Would we not run into performance problems, storing millions of large images in the database.

The point is that BLOBs are optimized for this, unlike something like VARCHAR(32000). So it's made to be fast.

I'm suspicious of the BLOB in database approach because I've been reading a lot about image storage approaches for web apps, and basically no-one is going that route.

I assume that's because for a web app, you can serve files directly from the file system, as long as you have the pathname. So you get major speed gains on the serving since you don't do anything. The expense is having to keep up your data integrity manually, which is not as simple as you may wish, since your average filesystem doesn't have transactions.

(Also because most web apps use free databases and they suck at fancy stuff.)
posted by smackfu at 3:34 PM on March 30, 2007


I'm suspicious of the BLOB in database approach because I've been reading a lot about image storage approaches for web apps, and basically no-one is going that route.

I've seen lots of this, it generally works fine. Plus, if load becomes an issue you can have one database for loading new images in, and mirror that database on as many individual machines as you want for serving 'em back out.
posted by davejay at 6:44 PM on March 30, 2007


Most filesystems suck when directories get large because to open a file, one must iterate through the directory entries linearly to get the one with the right name and only then will you know where it is physically on disc and be able to read it. Directories of more than a couple hundred files are considered a Bad Idea™ because they kill the speed of file-open and directory-listing operations.

Using the filename to hash the files into lots of directories solves this by explicitly using the diretory tree structure as a tree search algorithm. For best performance, you want to arrange it so the system has the same branching factor at each level, preferably so that a whole directory listing fits in a single disc block. If you went with a branching factor of around 64-256 it'd likely be fine.

That means for an n-level hierarchy you get BFn files total, 3 levels of 256 gets you namespace for 16M files.

Consider also reiserfs; it is designed with large directories in mind: each directory listing is a tree, not a linear list so it doesn't suffer from slowness if you store huge numbers of files in a directory. In fact it'd quite possibly be faster than manually using the directory hierarchy.
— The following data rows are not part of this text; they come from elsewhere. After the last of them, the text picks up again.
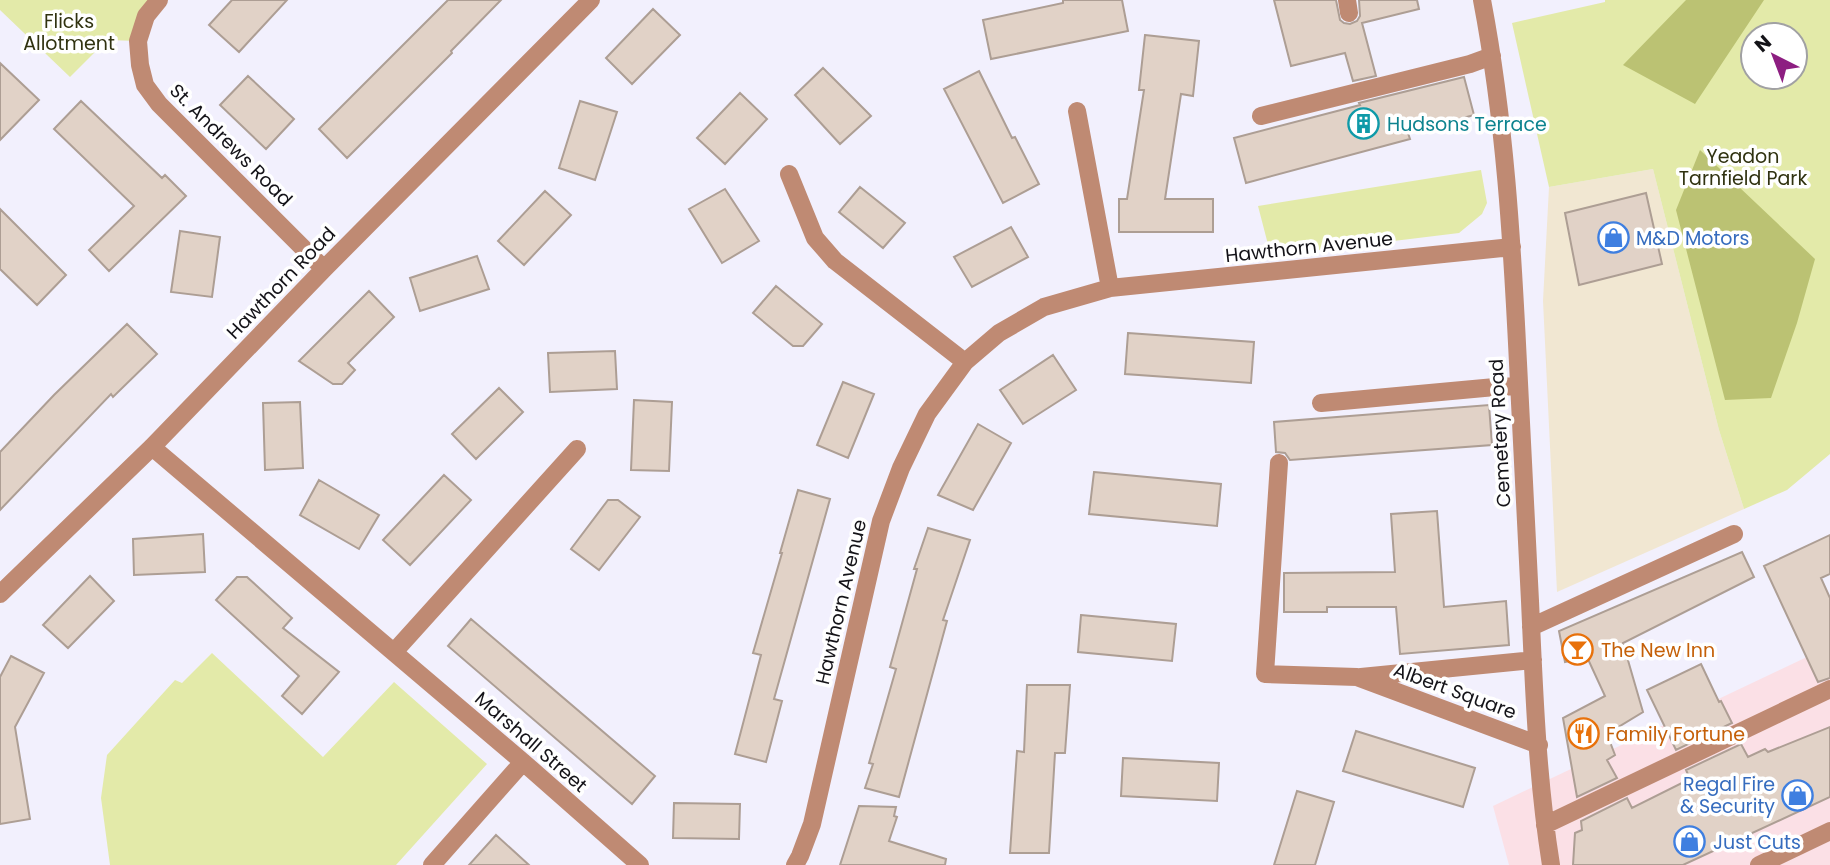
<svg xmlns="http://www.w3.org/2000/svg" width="1830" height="865" font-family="Poppins,sans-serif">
<rect width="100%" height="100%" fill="#f2f0fd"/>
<path fill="#fbe0e6" d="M1830,646v219h-321l-16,-59z"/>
<path fill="#f1e7d2" d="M1653,169l66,261 25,79 -187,83 -14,-291 6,-114z"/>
<path fill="#e3eaa9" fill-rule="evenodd" d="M0,0h159l-21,41 -31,-1 -37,37 -70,-67z
M1605,0h225v454l-43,36 -43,19 -25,-79 -66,-261 -104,18 -37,-164 93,-21zM1753,35h42v42h-42z
M1481,170l6,33 -5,11 -23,19 -188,23 -13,-50z
M212,653l111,104 71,-75 93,82 -91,101h-286l-9,-67 6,-43 68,-75 7,3z"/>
<path fill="#bbc273" d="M1686,0h78l-69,104 -72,-39z
M1700,150l115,109 -18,64 -26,75 -46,2 -49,-190z"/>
<path fill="#e1d2c7" stroke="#ad9e94" stroke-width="2" d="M232,0h55l-48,52 -30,-27z
M448,0h53l-50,51 1,2 -105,105 -28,-29z
M1063,0h59l6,31 -137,28 -8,-39 80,-17z
M1274,0h62l4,20 4,3 6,1 7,-3 3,-5 -1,-16h58l2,9 -57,14 14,53 -23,5 -8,-28 -54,13z
M653,9l27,26 -48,49 -26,-26z
M1145,35l54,6 -6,55 -12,-2 -16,105h48v33h-94v-33h8l17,-109h-5z
M0,63l39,37 -39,40z
M823,68l48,48 -31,28 -45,-49z
M979,71l33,67 3,-1 24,47 -36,19 -59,-114z
M248,76l46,43 -28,30 -46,-44z
M1464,77l10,38 -66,18 2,6 -164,44 -12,-45 126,-33 -1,-2z
M740,93l27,26 -42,45 -28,-26z
M81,101l81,77 3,-3 21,21 -77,75 -20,-21 45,-44 -80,-77z
M580,101l37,11 -22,68 -36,-12z
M860,187l45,36 -22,25 -44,-36z
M725,189l34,52 -37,22 -33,-54z
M545,191l26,24 -47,50 -26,-24z
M1646,193l16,71 -83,21 -14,-72z
M0,209l66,66 -29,30 -37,-36z
M1011,227l17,30 -56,30 -18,-30z
M180,231l40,6 -8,60 -41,-5z
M477,256l12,33 -69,22 -10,-33z
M776,286l46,38 -19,22h-10l-40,-33z
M369,291l25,26 -46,46 7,7 -13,14h-9l-34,-23z
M127,324l30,30 -44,43 -2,-3 -111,116v-58l54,-57z
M1128,333l126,9 -3,41 -126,-9z
M615,351l2,38 -67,3 -2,-39z
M1053,355l23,35 -53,34 -23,-34z
M843,382l31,12 -26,64 -31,-13z
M499,388l24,24 -47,47 -24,-25z
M634,400l38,2 -3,69 -38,-1z
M300,402l3,66 -38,2 -2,-67z
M1489,405l3,40 -202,15 -5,-7 -9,-1 -2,-30z
M978,424l33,19 -38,67 -35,-15z
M1094,472l127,12 -4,42 -128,-12z
M444,475l27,25 -61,65 -27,-25z
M319,480l60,35 -20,34 -59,-34z
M798,490l32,9 -56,200 8,2 -16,61 -31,-8 26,-99 -8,-2 29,-100h-2z
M608,500h10l22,17 -41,53 -28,-21z
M1437,511l7,96 62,-6 3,44 -109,9 -4,-47h-69v5h-43v-39l111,-1 -4,-58z
M928,528l42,12 -27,80 4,1 -48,176 -34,-9 8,-24 -4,-1 27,-94 -6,-2 27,-98h-3z
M203,534l2,38 -71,3 -1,-36z
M1830,535v39l-9,4 9,20v80l-12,4 -54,-116z
M1742,552l12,25 -131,66 20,69 -36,22 8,21 -8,5 10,18 -40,19 -14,-79 42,-22 -18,-39 -22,5 -6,-31z
M90,576l24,25 -46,47 -25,-23z
M237,577h10l45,41 -9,10 56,44 -37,42 -20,-18 17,-20 -83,-76z
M1081,615l95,9 -4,37 -94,-9z
M471,619l184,157 -23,28 -184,-158z
M11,656l33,17 -29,54 15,92 -30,5v-147z
M1701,664l18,38 2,-1 11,22 -56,27 -29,-60z
M1027,685h43l-5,68h-10l-6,100h-39l7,-102 7,1z
M1830,727v70l-147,68h-110l2,-32 7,-3 -1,-9 46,-23 5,10 58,-29 -4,-9 55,-26 7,13 17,-8 3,3z
M1356,731l119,37 -12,39 -120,-36z
M1123,758l96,5 -2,38 -96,-5z
M1297,791l37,11 -19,63h-41z
M674,803l66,1 -1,35 -66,-1z
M859,806l37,1 -2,9 3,1 -8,24 57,18 -1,6h-105z
M496,835l33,30h-60z"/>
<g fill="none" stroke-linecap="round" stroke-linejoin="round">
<path stroke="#bf8a73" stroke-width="18" d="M159,0l-13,16 -8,25 2,24 5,20 14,19 165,165
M1347,0l2,13
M1482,0c23,120 30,241 36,363 4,80 8,159 12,238 4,88 7,177 21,264
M1077,111l33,177
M1261,116l209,-52 22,-8
M789,174l26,64 20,23 130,101
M1321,403l174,-16 24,-1
M152,447l371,315 117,103
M1279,463l-14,211 92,3 182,68
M0,594l152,-147 172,-178 267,-269
M1531,627l203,-93
M394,652l183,-203
M1361,677l172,-17
M1545,825l285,-136
M432,865l91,-103
M795,865l5,-9 12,-32 69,-303 20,-53 26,-54 38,-52 34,-29 45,-26 66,-19 402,-41
M1759,865l71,-34"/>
</g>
<defs>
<symbol id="building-ring" viewBox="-11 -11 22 22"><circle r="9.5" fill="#fff" stroke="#0f9aa8" stroke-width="1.5"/><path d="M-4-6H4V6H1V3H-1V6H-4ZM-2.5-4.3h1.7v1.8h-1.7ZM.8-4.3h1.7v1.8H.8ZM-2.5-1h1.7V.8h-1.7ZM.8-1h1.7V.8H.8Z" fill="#0f9aa8"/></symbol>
<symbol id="shop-ring" viewBox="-11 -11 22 22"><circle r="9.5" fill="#fff" stroke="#3f7fe0" stroke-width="1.5"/><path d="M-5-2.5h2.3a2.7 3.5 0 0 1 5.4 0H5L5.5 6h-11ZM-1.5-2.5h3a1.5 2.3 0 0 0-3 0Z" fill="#3f7fe0"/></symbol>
<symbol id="bar-ring" viewBox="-11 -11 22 22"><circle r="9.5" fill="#fff" stroke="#e8710a" stroke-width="1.5"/><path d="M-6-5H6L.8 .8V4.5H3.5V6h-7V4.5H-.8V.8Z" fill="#e8710a"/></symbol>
<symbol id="restaurant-ring" viewBox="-11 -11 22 22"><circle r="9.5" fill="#fff" stroke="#e8710a" stroke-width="1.5"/><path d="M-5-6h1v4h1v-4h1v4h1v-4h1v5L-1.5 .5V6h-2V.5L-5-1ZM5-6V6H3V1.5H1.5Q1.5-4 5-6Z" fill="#e8710a"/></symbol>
</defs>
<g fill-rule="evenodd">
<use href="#building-ring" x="1346" y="106" width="35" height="35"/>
<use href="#shop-ring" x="1596" y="220" width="35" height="35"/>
<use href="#bar-ring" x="1560" y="632" width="35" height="35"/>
<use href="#restaurant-ring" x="1566" y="716" width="35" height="35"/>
<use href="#shop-ring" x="1780" y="778" width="35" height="35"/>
<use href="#shop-ring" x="1672" y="824" width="35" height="35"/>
</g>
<g text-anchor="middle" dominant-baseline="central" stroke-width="7" stroke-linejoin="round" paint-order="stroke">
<g font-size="19" fill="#303210" stroke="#fff">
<text x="69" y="21">Flicks<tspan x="69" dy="22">Allotment</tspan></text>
<text x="1743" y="156">Yeadon<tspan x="1743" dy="22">Tarnfield Park</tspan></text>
</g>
<g font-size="19" fill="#0d838f" stroke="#fff" text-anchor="start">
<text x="1387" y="124">Hudsons Terrace</text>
</g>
<g font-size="19" fill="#141318" stroke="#fff">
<text transform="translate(231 145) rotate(45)">St. Andrews Road</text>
<text transform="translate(1309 247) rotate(-6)">Hawthorn Avenue</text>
<text transform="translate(281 283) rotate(-46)">Hawthorn Road</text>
<text transform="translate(1500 433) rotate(-93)">Cemetery Road</text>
<text transform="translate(841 602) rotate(-77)">Hawthorn Avenue</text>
<text transform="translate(1455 691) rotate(20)">Albert Square</text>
<text transform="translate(531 742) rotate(41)">Marshall Street</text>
</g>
<g font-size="19" fill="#366cbe" stroke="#fff" text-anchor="start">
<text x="1636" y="238">M&amp;D Motors</text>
<text x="1775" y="784" text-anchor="end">Regal Fire<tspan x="1775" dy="22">&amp; Security</tspan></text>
<text x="1713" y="842">Just Cuts</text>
</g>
<g font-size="19" fill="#c56008" stroke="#fff" text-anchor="start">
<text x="1601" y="650">The New Inn</text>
<text x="1606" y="734">Family Fortune</text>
</g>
</g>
<g transform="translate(1774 56) rotate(318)"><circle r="33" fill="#ffffff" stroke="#a1a1a3" stroke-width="2"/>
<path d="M0-5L12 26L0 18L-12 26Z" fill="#8d1e81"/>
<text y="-10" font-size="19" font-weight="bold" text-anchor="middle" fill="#141318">N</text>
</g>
</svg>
BLOBs in databases are fine for storing huge wads of data efficiently and quickly accessing it since the tables can be indexed by the database's built-in indexing system, usually a B-tree variant optimised for disc-block access. The problem with BLOBs for images and the reason people don't do it on webservers is that it's not real easy to generate a URL to a BLOB because they're not visible in the native filesystem and therefore to the webserver.

If you want to serve the images over the web they either have to be visible in the filesystem and therefore to the webserver or you have to write/find a plugin (CGI, servlet, PHP, whatever; some server-side program) to your webserver that pulls data from a BLOB by name and puts it on the wire in response to an HTTP request. Much easier to just slop the files in nested directories and put the filenames in the db.

You should also think carefully about access patterns: are these images requested randomly or do they tend to go together in some way, e.g. as neighbours in a regular tiled grid? In a linear sequence? If so, you'll likely want to have your indexing scheme reflect that since it can give you advantages with caching and prefetching data.